Pourquoi ce spécialiste de l’enfoncement de portes ouvertes (****) déborde-t-il (au propre et au figuré) de tant de hargne et de mécontentement vis-à-vis de son pays au point de fabuler comme étant de cocagne les systèmes de santé mis en place par le Canada, la France, l’Angleterre (*****) et Cuba - référence ultime qui signe l’entrée de Moore dans le grotesque délirant ? 

Peut-être qu’un début de réponse se trouve dans l’émission "Questions à la lune" de Jean-Claude Deffossé (programmé ce 10 octobre sur La Une) ou dans le documentaire « Manufacturing dissent » réalisé par deux ex-admirateurs, Debbie Melnyck et Rick Caine » et attendu avec impatience par tous ceux qui savent qu’il y a un monde, celui de l’honnêteté, entre les mots provocateur et manoeuvrier.

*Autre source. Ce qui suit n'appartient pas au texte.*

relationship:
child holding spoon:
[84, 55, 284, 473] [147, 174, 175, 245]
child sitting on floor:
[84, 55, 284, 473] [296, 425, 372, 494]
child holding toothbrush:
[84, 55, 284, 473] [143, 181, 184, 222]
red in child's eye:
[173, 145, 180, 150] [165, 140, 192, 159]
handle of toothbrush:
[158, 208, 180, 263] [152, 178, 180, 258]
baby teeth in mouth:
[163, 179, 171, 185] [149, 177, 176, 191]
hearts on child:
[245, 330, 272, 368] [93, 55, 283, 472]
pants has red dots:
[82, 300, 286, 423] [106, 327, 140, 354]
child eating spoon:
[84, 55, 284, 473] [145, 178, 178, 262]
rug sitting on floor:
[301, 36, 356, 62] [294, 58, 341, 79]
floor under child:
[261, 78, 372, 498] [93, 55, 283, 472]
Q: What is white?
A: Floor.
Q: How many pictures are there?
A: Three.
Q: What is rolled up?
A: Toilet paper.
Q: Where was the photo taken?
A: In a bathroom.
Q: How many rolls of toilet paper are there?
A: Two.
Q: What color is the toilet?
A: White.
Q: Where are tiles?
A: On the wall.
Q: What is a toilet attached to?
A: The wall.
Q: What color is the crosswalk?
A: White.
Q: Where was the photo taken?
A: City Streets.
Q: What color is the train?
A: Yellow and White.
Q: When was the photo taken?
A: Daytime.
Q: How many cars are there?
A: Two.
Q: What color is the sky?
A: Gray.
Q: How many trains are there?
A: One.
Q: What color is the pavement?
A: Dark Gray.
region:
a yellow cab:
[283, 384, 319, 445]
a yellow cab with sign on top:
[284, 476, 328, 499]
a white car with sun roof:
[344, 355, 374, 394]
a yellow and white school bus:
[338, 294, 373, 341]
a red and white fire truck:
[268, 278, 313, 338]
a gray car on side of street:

Si vous voulez voir un film qui fait mouche sur la nocivité capitaliste des compagnies d’assurances privée allez voir « The rainmaker » de Ford Coppola ou "The fortune cookie "de Billy Wilder. Il est des fictions qui rendent aussi bien sinon mieux une réalité qu’un reportage saboté par ses excès. (m.c.a)

(*) « Roger & me »
(**) « Bowling for Columbine »
(***) « Fahrenheit 9/11 »
(****) En effet quel démocrate est pour l’inégalité, la violence et la pauvreté ? Quant aux non démocrates, ils se fichent des leçons de Moore et ne vont pas voir ses films.
(*****) Conseillons à Monsieur Moore de tester ses a priori à la lumière du dernier Denys Arcand « L’âge des ténèbres » ou de revoir le sketch de Mister Bean lorsqu’il se présente au service des urgences hospitalières.